◆ **Assignment**
Set the entries down again exactly; none may be skipped.
╭──
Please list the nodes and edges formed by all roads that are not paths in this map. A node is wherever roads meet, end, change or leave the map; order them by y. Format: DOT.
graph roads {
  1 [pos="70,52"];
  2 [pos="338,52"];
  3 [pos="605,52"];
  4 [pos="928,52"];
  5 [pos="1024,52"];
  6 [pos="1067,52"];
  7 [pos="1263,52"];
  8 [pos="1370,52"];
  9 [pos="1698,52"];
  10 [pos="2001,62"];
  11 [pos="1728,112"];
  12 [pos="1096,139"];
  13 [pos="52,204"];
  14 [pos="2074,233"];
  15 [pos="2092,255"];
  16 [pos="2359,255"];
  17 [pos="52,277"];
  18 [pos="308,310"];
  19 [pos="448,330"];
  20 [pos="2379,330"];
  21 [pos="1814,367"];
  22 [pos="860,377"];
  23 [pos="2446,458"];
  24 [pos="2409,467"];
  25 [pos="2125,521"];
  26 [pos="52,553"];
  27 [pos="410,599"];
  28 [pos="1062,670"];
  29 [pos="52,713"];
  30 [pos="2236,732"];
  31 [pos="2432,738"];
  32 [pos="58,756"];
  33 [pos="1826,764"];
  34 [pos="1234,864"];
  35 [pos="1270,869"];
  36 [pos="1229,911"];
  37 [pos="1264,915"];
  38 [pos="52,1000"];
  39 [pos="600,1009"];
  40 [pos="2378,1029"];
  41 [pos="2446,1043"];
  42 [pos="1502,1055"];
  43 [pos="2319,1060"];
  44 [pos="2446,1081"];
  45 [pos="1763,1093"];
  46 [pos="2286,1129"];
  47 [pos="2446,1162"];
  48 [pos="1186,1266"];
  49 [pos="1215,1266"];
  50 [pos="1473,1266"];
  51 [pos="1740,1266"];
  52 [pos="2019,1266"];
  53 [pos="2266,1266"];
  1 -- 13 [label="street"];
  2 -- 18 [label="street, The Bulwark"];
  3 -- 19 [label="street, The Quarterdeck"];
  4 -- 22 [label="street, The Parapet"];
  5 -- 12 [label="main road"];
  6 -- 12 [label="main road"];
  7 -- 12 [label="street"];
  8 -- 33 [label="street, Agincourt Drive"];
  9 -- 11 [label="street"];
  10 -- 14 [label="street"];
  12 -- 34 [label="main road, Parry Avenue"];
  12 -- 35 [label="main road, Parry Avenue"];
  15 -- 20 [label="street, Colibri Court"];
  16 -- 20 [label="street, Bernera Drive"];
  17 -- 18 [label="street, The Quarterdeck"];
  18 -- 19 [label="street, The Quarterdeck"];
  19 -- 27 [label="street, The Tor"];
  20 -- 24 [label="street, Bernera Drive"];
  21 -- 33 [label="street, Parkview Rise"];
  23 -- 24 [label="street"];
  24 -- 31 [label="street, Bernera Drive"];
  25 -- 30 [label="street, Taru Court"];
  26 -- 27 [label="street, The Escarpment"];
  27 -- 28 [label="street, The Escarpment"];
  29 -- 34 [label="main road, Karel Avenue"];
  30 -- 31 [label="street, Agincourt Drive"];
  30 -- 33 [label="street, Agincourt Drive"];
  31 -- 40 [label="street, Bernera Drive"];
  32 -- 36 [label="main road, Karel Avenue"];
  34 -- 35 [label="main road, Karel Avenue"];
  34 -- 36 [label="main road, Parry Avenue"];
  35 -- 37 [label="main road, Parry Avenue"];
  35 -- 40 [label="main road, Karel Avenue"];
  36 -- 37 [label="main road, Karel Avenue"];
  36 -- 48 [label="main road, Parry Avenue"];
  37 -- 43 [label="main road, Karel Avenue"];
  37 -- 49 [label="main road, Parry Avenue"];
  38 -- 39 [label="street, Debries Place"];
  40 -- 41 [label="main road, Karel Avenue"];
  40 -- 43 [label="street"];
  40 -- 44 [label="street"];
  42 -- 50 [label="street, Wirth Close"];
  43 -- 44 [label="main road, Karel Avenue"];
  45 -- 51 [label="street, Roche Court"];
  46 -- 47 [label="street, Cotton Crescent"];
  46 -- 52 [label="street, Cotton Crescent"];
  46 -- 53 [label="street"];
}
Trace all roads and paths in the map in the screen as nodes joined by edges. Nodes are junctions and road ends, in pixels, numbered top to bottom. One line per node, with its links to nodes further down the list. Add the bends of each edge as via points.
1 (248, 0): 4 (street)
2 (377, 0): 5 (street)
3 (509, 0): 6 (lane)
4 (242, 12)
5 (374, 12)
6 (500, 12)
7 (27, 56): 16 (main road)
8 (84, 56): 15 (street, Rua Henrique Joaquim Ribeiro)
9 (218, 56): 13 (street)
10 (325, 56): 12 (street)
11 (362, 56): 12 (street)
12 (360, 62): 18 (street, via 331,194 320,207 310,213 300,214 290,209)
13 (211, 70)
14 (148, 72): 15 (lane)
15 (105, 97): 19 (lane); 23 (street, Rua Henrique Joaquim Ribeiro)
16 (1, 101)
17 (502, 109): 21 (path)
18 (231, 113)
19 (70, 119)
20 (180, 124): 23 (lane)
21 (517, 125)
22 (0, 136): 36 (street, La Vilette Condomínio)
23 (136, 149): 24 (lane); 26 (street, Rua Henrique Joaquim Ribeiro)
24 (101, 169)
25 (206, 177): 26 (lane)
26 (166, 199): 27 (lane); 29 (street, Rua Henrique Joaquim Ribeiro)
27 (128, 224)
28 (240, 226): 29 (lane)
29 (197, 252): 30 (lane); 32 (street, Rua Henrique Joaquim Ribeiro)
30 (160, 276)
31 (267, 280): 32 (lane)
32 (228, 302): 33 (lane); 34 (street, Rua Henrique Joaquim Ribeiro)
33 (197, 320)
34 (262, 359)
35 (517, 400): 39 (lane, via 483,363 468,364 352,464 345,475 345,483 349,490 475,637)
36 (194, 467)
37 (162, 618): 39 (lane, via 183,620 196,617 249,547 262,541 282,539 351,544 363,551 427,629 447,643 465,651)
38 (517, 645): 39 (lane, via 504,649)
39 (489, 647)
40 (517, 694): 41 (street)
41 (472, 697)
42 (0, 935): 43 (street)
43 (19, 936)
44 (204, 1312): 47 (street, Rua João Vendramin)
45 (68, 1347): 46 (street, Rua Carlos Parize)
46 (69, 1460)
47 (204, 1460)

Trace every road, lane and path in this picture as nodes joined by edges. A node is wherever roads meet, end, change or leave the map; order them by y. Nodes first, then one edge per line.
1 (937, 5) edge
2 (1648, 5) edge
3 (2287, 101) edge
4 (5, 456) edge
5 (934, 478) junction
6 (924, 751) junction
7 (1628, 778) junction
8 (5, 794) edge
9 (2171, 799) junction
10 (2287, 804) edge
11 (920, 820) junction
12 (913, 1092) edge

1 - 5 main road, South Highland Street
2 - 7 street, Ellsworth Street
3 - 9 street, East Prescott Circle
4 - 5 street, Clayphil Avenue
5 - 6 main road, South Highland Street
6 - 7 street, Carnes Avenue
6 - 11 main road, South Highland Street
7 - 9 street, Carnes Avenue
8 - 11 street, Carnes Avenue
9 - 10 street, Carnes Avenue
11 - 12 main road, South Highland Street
╰──
◆ **Result**
Please list the nodes and edges formed by all roads that are not paths in this map. A node is wherever roads meet, end, change or leave the map; order them by y. Format: DOT.
graph roads {
  1 [pos="70,52"];
  2 [pos="338,52"];
  3 [pos="605,52"];
  4 [pos="928,52"];
  5 [pos="1024,52"];
  6 [pos="1067,52"];
  7 [pos="1263,52"];
  8 [pos="1370,52"];
  9 [pos="1698,52"];
  10 [pos="2001,62"];
  11 [pos="1728,112"];
  12 [pos="1096,139"];
  13 [pos="52,204"];
  14 [pos="2074,233"];
  15 [pos="2092,255"];
  16 [pos="2359,255"];
  17 [pos="52,277"];
  18 [pos="308,310"];
  19 [pos="448,330"];
  20 [pos="2379,330"];
  21 [pos="1814,367"];
  22 [pos="860,377"];
  23 [pos="2446,458"];
  24 [pos="2409,467"];
  25 [pos="2125,521"];
  26 [pos="52,553"];
  27 [pos="410,599"];
  28 [pos="1062,670"];
  29 [pos="52,713"];
  30 [pos="2236,732"];
  31 [pos="2432,738"];
  32 [pos="58,756"];
  33 [pos="1826,764"];
  34 [pos="1234,864"];
  35 [pos="1270,869"];
  36 [pos="1229,911"];
  37 [pos="1264,915"];
  38 [pos="52,1000"];
  39 [pos="600,1009"];
  40 [pos="2378,1029"];
  41 [pos="2446,1043"];
  42 [pos="1502,1055"];
  43 [pos="2319,1060"];
  44 [pos="2446,1081"];
  45 [pos="1763,1093"];
  46 [pos="2286,1129"];
  47 [pos="2446,1162"];
  48 [pos="1186,1266"];
  49 [pos="1215,1266"];
  50 [pos="1473,1266"];
  51 [pos="1740,1266"];
  52 [pos="2019,1266"];
  53 [pos="2266,1266"];
  1 -- 13 [label="street"];
  2 -- 18 [label="street, The Bulwark"];
  3 -- 19 [label="street, The Quarterdeck"];
  4 -- 22 [label="street, The Parapet"];
  5 -- 12 [label="main road"];
  6 -- 12 [label="main road"];
  7 -- 12 [label="street"];
  8 -- 33 [label="street, Agincourt Drive"];
  9 -- 11 [label="street"];
  10 -- 14 [label="street"];
  12 -- 34 [label="main road, Parry Avenue"];
  12 -- 35 [label="main road, Parry Avenue"];
  15 -- 20 [label="street, Colibri Court"];
  16 -- 20 [label="street, Bernera Drive"];
  17 -- 18 [label="street, The Quarterdeck"];
  18 -- 19 [label="street, The Quarterdeck"];
  19 -- 27 [label="street, The Tor"];
  20 -- 24 [label="street, Bernera Drive"];
  21 -- 33 [label="street, Parkview Rise"];
  23 -- 24 [label="street"];
  24 -- 31 [label="street, Bernera Drive"];
  25 -- 30 [label="street, Taru Court"];
  26 -- 27 [label="street, The Escarpment"];
  27 -- 28 [label="street, The Escarpment"];
  29 -- 34 [label="main road, Karel Avenue"];
  30 -- 31 [label="street, Agincourt Drive"];
  30 -- 33 [label="street, Agincourt Drive"];
  31 -- 40 [label="street, Bernera Drive"];
  32 -- 36 [label="main road, Karel Avenue"];
  34 -- 35 [label="main road, Karel Avenue"];
  34 -- 36 [label="main road, Parry Avenue"];
  35 -- 37 [label="main road, Parry Avenue"];
  35 -- 40 [label="main road, Karel Avenue"];
  36 -- 37 [label="main road, Karel Avenue"];
  36 -- 48 [label="main road, Parry Avenue"];
  37 -- 43 [label="main road, Karel Avenue"];
  37 -- 49 [label="main road, Parry Avenue"];
  38 -- 39 [label="street, Debries Place"];
  40 -- 41 [label="main road, Karel Avenue"];
  40 -- 43 [label="street"];
  40 -- 44 [label="street"];
  42 -- 50 [label="street, Wirth Close"];
  43 -- 44 [label="main road, Karel Avenue"];
  45 -- 51 [label="street, Roche Court"];
  46 -- 47 [label="street, Cotton Crescent"];
  46 -- 52 [label="street, Cotton Crescent"];
  46 -- 53 [label="street"];
}
Trace all roads and paths in the map in the screen as nodes joined by edges. Nodes are junctions and road ends, in pixels, numbered top to bottom. One line per node, with its links to nodes further down the list. Add the bends of each edge as via points.
1 (248, 0): 4 (street)
2 (377, 0): 5 (street)
3 (509, 0): 6 (lane)
4 (242, 12)
5 (374, 12)
6 (500, 12)
7 (27, 56): 16 (main road)
8 (84, 56): 15 (street, Rua Henrique Joaquim Ribeiro)
9 (218, 56): 13 (street)
10 (325, 56): 12 (street)
11 (362, 56): 12 (street)
12 (360, 62): 18 (street, via 331,194 320,207 310,213 300,214 290,209)
13 (211, 70)
14 (148, 72): 15 (lane)
15 (105, 97): 19 (lane); 23 (street, Rua Henrique Joaquim Ribeiro)
16 (1, 101)
17 (502, 109): 21 (path)
18 (231, 113)
19 (70, 119)
20 (180, 124): 23 (lane)
21 (517, 125)
22 (0, 136): 36 (street, La Vilette Condomínio)
23 (136, 149): 24 (lane); 26 (street, Rua Henrique Joaquim Ribeiro)
24 (101, 169)
25 (206, 177): 26 (lane)
26 (166, 199): 27 (lane); 29 (street, Rua Henrique Joaquim Ribeiro)
27 (128, 224)
28 (240, 226): 29 (lane)
29 (197, 252): 30 (lane); 32 (street, Rua Henrique Joaquim Ribeiro)
30 (160, 276)
31 (267, 280): 32 (lane)
32 (228, 302): 33 (lane); 34 (street, Rua Henrique Joaquim Ribeiro)
33 (197, 320)
34 (262, 359)
35 (517, 400): 39 (lane, via 483,363 468,364 352,464 345,475 345,483 349,490 475,637)
36 (194, 467)
37 (162, 618): 39 (lane, via 183,620 196,617 249,547 262,541 282,539 351,544 363,551 427,629 447,643 465,651)
38 (517, 645): 39 (lane, via 504,649)
39 (489, 647)
40 (517, 694): 41 (street)
41 (472, 697)
42 (0, 935): 43 (street)
43 (19, 936)
44 (204, 1312): 47 (street, Rua João Vendramin)
45 (68, 1347): 46 (street, Rua Carlos Parize)
46 (69, 1460)
47 (204, 1460)

Trace every road, lane and path in this picture as nodes joined by edges. A node is wherever roads meet, end, change or leave the map; order them by y. Nodes first, then one edge per line.
1 (937, 5) edge
2 (1648, 5) edge
3 (2287, 101) edge
4 (5, 456) edge
5 (934, 478) junction
6 (924, 751) junction
7 (1628, 778) junction
8 (5, 794) edge
9 (2171, 799) junction
10 (2287, 804) edge
11 (920, 820) junction
12 (913, 1092) edge

1 - 5 main road, South Highland Street
2 - 7 street, Ellsworth Street
3 - 9 street, East Prescott Circle
4 - 5 street, Clayphil Avenue
5 - 6 main road, South Highland Street
6 - 7 street, Carnes Avenue
6 - 11 main road, South Highland Street
7 - 9 street, Carnes Avenue
8 - 11 street, Carnes Avenue
9 - 10 street, Carnes Avenue
11 - 12 main road, South Highland Street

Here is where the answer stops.